What is Uniswap?

Aug 26 2020 - TBCT News

What is Uniswap?

Uniswap is a protocol on Ethereum for swapping ERC20 tokens without the need for buyers and sellers to create demand. It does this via an equation that automatically sets and balances the value depending on how much demand there is.

In brief
- Uniswap is an Ethereum based exchange that allows anyone to swap ERC20 tokens.
- Traditionally token swaps require buyers and sellers to create liquidity, Uniswap creates markets automatically.
- Uniswap was designed to help solve decentralized exchanges' liquidity problems.

Decentralized exchanges solve many of the problems of their centralized counterparts including the risk of hacking, mismanagement, and arbitrary fees. However, decentralized exchanges have their own problems, mainly lack liquidity–which means a lack of amount of money sloshing around an exchange that makes trading faster and more efficient. That's where Uniswap comes in. It's trying to solve decentralized exchange's liquidity problem by allowing the exchange to swap tokens without relying on buyers and sellers creating that liquidity.


Who Invented Uniswap?

Uniswap was created by Hayden Adams who was inspired to create the protocol by a post made by Ethereum founder Vitalik Buterin.
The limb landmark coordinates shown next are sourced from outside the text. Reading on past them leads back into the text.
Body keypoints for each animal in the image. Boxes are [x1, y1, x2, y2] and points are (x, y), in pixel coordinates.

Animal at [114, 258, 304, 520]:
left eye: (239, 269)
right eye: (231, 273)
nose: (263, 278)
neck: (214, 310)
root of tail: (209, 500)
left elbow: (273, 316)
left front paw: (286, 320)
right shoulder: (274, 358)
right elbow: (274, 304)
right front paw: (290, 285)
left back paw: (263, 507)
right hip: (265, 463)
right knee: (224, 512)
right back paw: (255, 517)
What’s so special about it?

Uniswap’s main distinction from other decentralized exchanges is the use of a pricing mechanism called the “Constant Product Market Maker Model.” 

Any token can be added to Uniswap by funding it with an equivalent value of ETH and the ERC20 token being traded. For example, if you wanted to make an exchange for an altcoin called Poop Token, you would launch a new Uniswap smart contract for Poop Token and create a liquidity pool with–for example–$10 worth of Poop Token and $10 worth of ETH. 

Where Uniswap differs is instead of connecting buyers and sellers to determine the price of Poop Token, Uniswap uses a constant equation:  x * y = k.

In the equation, x and y represent the quantity of ETH and ERC20 tokens available in a liquidity pool and k is a constant value. This equation uses the balance between the ETH and ERC20 tokens–and supply and demand–to determine the price of a particular token. Whenever someone buys Poop Token with ETH, the supply of Poop Token decreases while the supply of ETH increases–the price of Poop Token goes up.

As a result, the price of tokens on Uniswap can only change if trades occur. Essentially what Uniswap is doing it balancing out the value of tokens, and the swapping of them based on how much people want to buy and sell them.